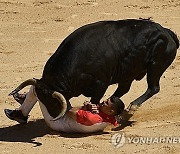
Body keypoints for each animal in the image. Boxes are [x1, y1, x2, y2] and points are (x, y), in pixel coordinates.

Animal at [9, 19, 179, 119]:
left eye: (52, 102)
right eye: (42, 100)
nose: (54, 116)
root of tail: (166, 32)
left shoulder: (101, 84)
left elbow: (94, 100)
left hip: (156, 66)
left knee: (153, 87)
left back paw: (132, 107)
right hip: (128, 72)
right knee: (124, 89)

★ ★ ★ ★ ★ ★ ★

Scan the material above. Copy each line where "left" occurs.

Solution –
left eye: (52, 102)
left shoulder: (101, 84)
left elbow: (94, 100)
left hip: (156, 66)
left knee: (153, 87)
left back paw: (132, 107)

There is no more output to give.